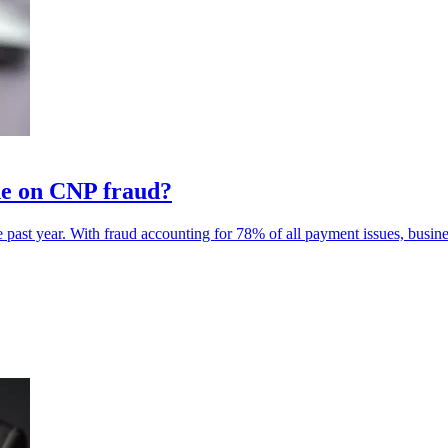
de on CNP fraud?
past year. With fraud accounting for 78% of all payment issues, busin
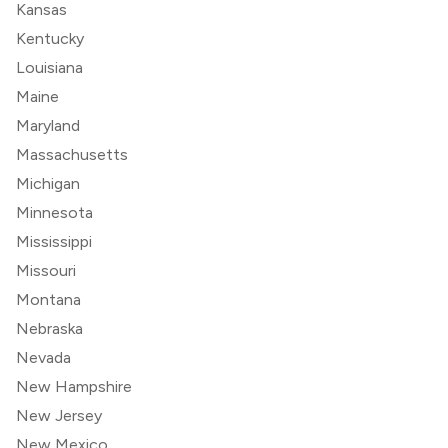
Kansas
Kentucky
Louisiana
Maine
Maryland
Massachusetts
Michigan
Minnesota
Mississippi
Missouri
Montana
Nebraska
Nevada
New Hampshire
New Jersey
New Mexico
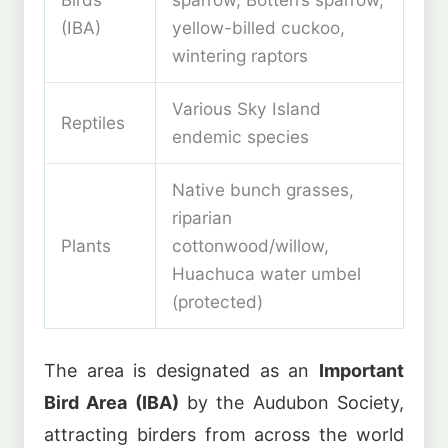
(IBA)
yellow-billed cuckoo,
wintering raptors
Various Sky Island
Reptiles
endemic species
Native bunch grasses,
riparian
Plants
cottonwood/willow,
Huachuca water umbel
(protected)
The area is designated as an
Important
Bird Area (IBA)
by the Audubon Society,
attracting birders from across the world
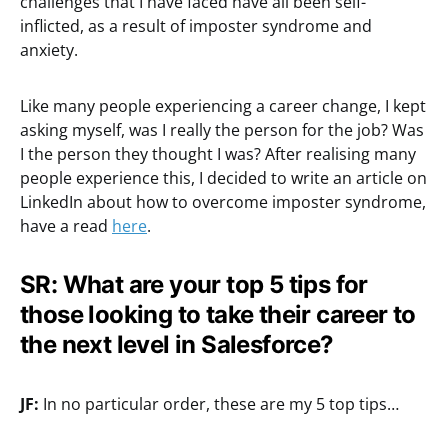
challenges that I have faced have all been self-
inflicted, as a result of imposter syndrome and
anxiety.
Like many people experiencing a career change, I kept
asking myself, was I really the person for the job? Was
I the person they thought I was? After realising many
people experience this, I decided to write an article on
LinkedIn about how to overcome imposter syndrome,
have a read
here
.
SR: What are your top 5 tips for
those looking to take their career to
the next level in Salesforce?
JF:
In no particular order, these are my 5 top tips…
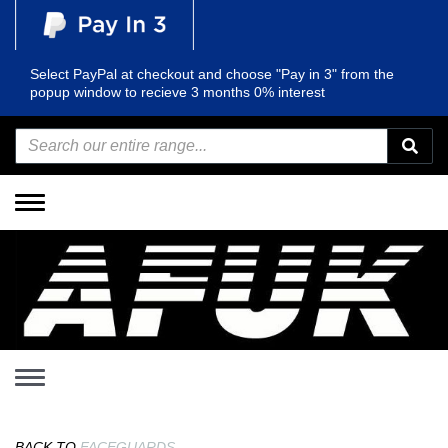
Select PayPal at checkout and choose "Pay in 3" from the
popup window to recieve 3 months 0% interest
Toggle
navigation
Toggle
navigation
BACK TO
FACEGUARDS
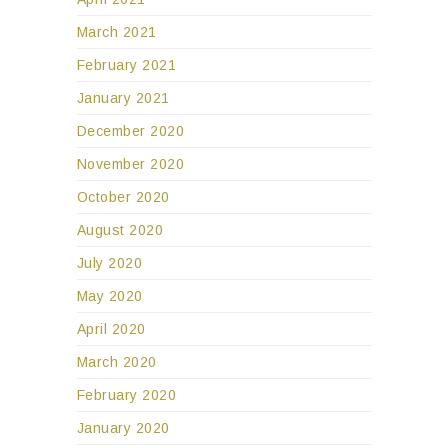
March 2021
February 2021
January 2021
December 2020
November 2020
October 2020
August 2020
July 2020
May 2020
April 2020
March 2020
February 2020
January 2020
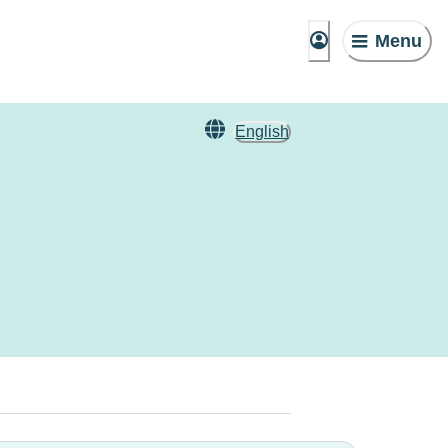
Menu
English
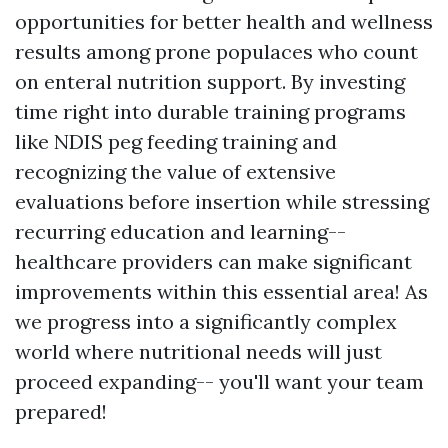
opportunities for better health and wellness
results among prone populaces who count
on enteral nutrition support. By investing
time right into durable training programs
like NDIS peg feeding training and
recognizing the value of extensive
evaluations before insertion while stressing
recurring education and learning--
healthcare providers can make significant
improvements within this essential area! As
we progress into a significantly complex
world where nutritional needs will just
proceed expanding-- you'll want your team
prepared!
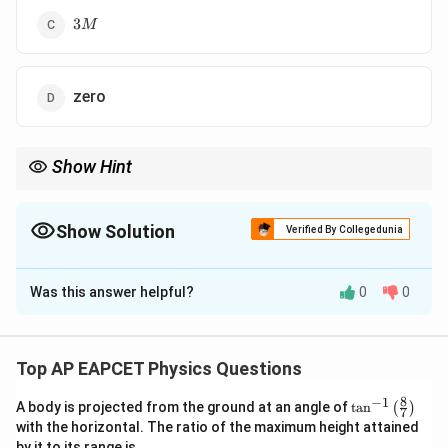
3M
3
M
zero
Show Hint
Symmetrical vector arrangements like equilateral triangles can
often lead to complete cancellation.
Show Solution
Verified By Collegedunia
The Correct Option is
D
Was this answer helpful?
0
0
Solution and Explanation
In an equilateral triangle arrangement, each bar magnet
is oriented such that the magnetic moments cancel
Top AP EAPCET Physics Questions
each other vectorially. The 120° symmetry ensures
8
−
1
\ta
A body is projected from the ground at an angle of
t
a
n
(
)
that the resultant magnetic moment is zero.
7
n^
with the horizontal. The ratio of the maximum height attained
{-
by it to its range is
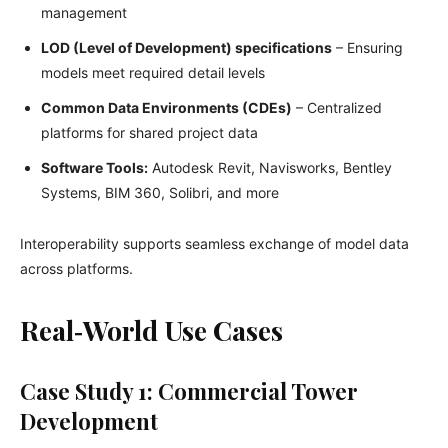
management
LOD (Level of Development) specifications
– Ensuring
models meet required detail levels
Common Data Environments (CDEs)
– Centralized
platforms for shared project data
Software Tools:
Autodesk Revit, Navisworks, Bentley
Systems, BIM 360, Solibri, and more
Interoperability supports seamless exchange of model data
across platforms.
Real‑World Use Cases
Case Study 1: Commercial Tower
Development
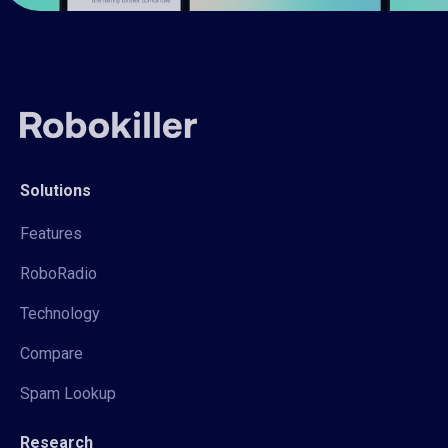
Solutions
Features
RoboRadio
Technology
Compare
Spam Lookup
Research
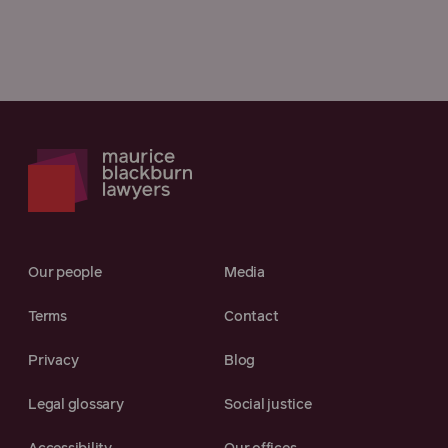
Our people
Media
Terms
Contact
Privacy
Blog
Legal glossary
Social justice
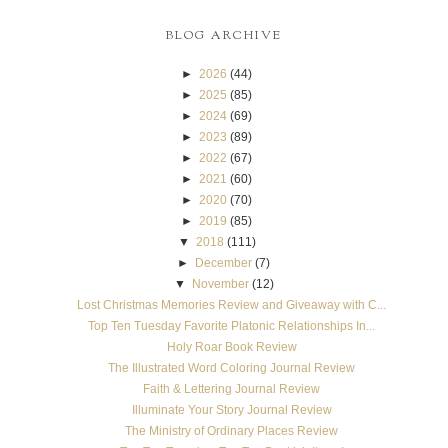
BLOG ARCHIVE
►
2026
(44)
►
2025
(85)
►
2024
(69)
►
2023
(89)
►
2022
(67)
►
2021
(60)
►
2020
(70)
►
2019
(85)
▼
2018
(111)
►
December
(7)
▼
November
(12)
Lost Christmas Memories Review and Giveaway with C...
Top Ten Tuesday Favorite Platonic Relationships In...
Holy Roar Book Review
The Illustrated Word Coloring Journal Review
Faith & Lettering Journal Review
Illuminate Your Story Journal Review
The Ministry of Ordinary Places Review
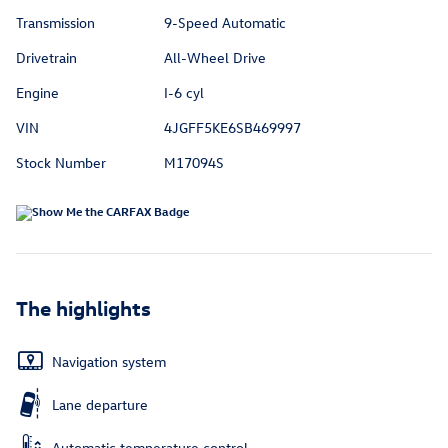
Transmission
9-Speed Automatic
Drivetrain
All-Wheel Drive
Engine
I-6 cyl
VIN
4JGFF5KE6SB469997
Stock Number
M17094S
The highlights
Navigation system
Lane departure
Automatic temperature control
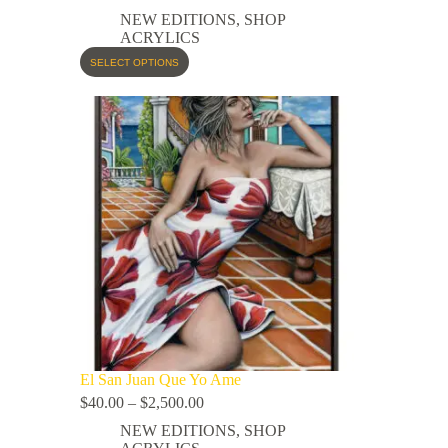
NEW EDITIONS
,
SHOP
ACRYLICS
SELECT OPTIONS
El San Juan Que Yo Ame
$
40.00
–
$
2,500.00
NEW EDITIONS
,
SHOP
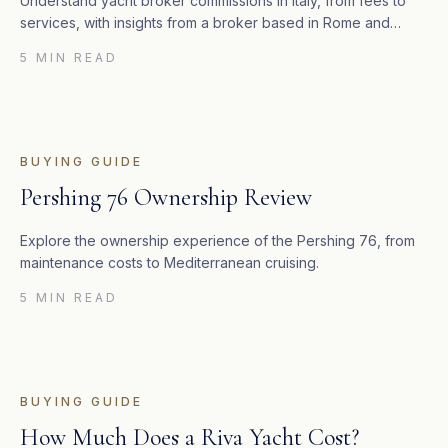
Understand yacht broker commissions in Italy, from fees to
services, with insights from a broker based in Rome and
Valencia.
5 MIN READ
BUYING GUIDE
Pershing 76 Ownership Review
Explore the ownership experience of the Pershing 76, from
maintenance costs to Mediterranean cruising.
5 MIN READ
BUYING GUIDE
How Much Does a Riva Yacht Cost?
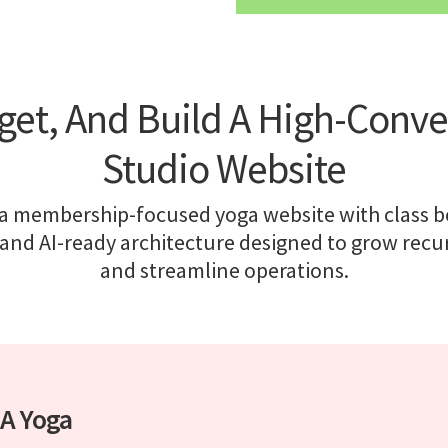
get, And Build A High-Conve
Studio Website
 a membership-focused yoga website with class b
and AI-ready architecture designed to grow recu
and streamline operations.
 A Yoga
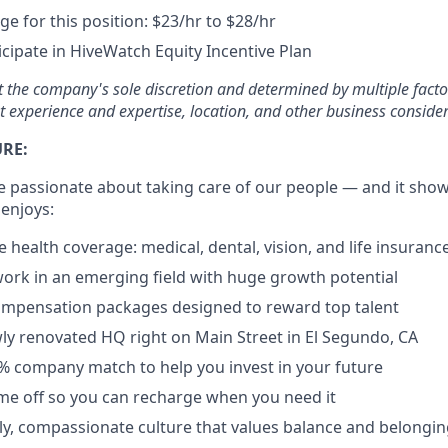
e for this position: $23/hr to $28/hr
ticipate in HiveWatch Equity Incentive Plan
at the company's sole discretion and determined by multiple facto
t experience and expertise, location, and other business consider
URE:
e passionate about taking care of our people — and it shows
 enjoys:
health coverage: medical, dental, vision, and life insuranc
ork in an emerging field with huge growth potential
ompensation packages designed to reward top talent
y renovated HQ right on Main Street in El Segundo, CA
4% company match to help you invest in your future
time off so you can recharge when you need it
dly, compassionate culture that values balance and belongi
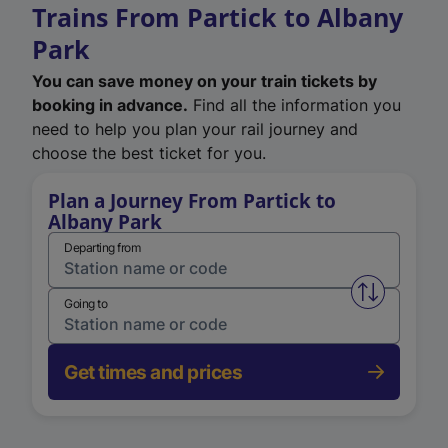
Trains From Partick to Albany
Park
You can save money on your train tickets by
booking in advance.
Find all the information you
need to help you plan your rail journey and
choose the best ticket for you.
Plan a Journey From Partick to
Albany Park
Departing from
Swap from 
Going to
Get times and prices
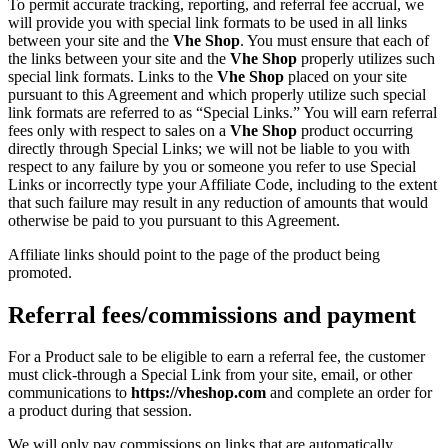
To permit accurate tracking, reporting, and referral fee accrual, we
will provide you with special link formats to be used in all links
between your site and the
Vhe Shop
. You must ensure that each of
the links between your site and the
Vhe Shop
properly utilizes such
special link formats. Links to the
Vhe Shop
placed on your site
pursuant to this Agreement and which properly utilize such special
link formats are referred to as “Special Links.” You will earn referral
fees only with respect to sales on a
Vhe Shop
product occurring
directly through Special Links; we will not be liable to you with
respect to any failure by you or someone you refer to use Special
Links or incorrectly type your Affiliate Code, including to the extent
that such failure may result in any reduction of amounts that would
otherwise be paid to you pursuant to this Agreement.
Affiliate links should point to the page of the product being
promoted.
Referral fees/commissions and payment
For a Product sale to be eligible to earn a referral fee, the customer
must click-through a Special Link from your site, email, or other
communications to
https://vheshop.com
and complete an order for
a product during that session.
We will only pay commissions on links that are automatically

......

◆ PROBLEM: Find every line in the data above that contains the word "Journal" and copy each of those lines.

◆ ANSWER:
The Illustrated Word Coloring Journal Review
Faith & Lettering Journal Review
Illuminate Your Story Journal Review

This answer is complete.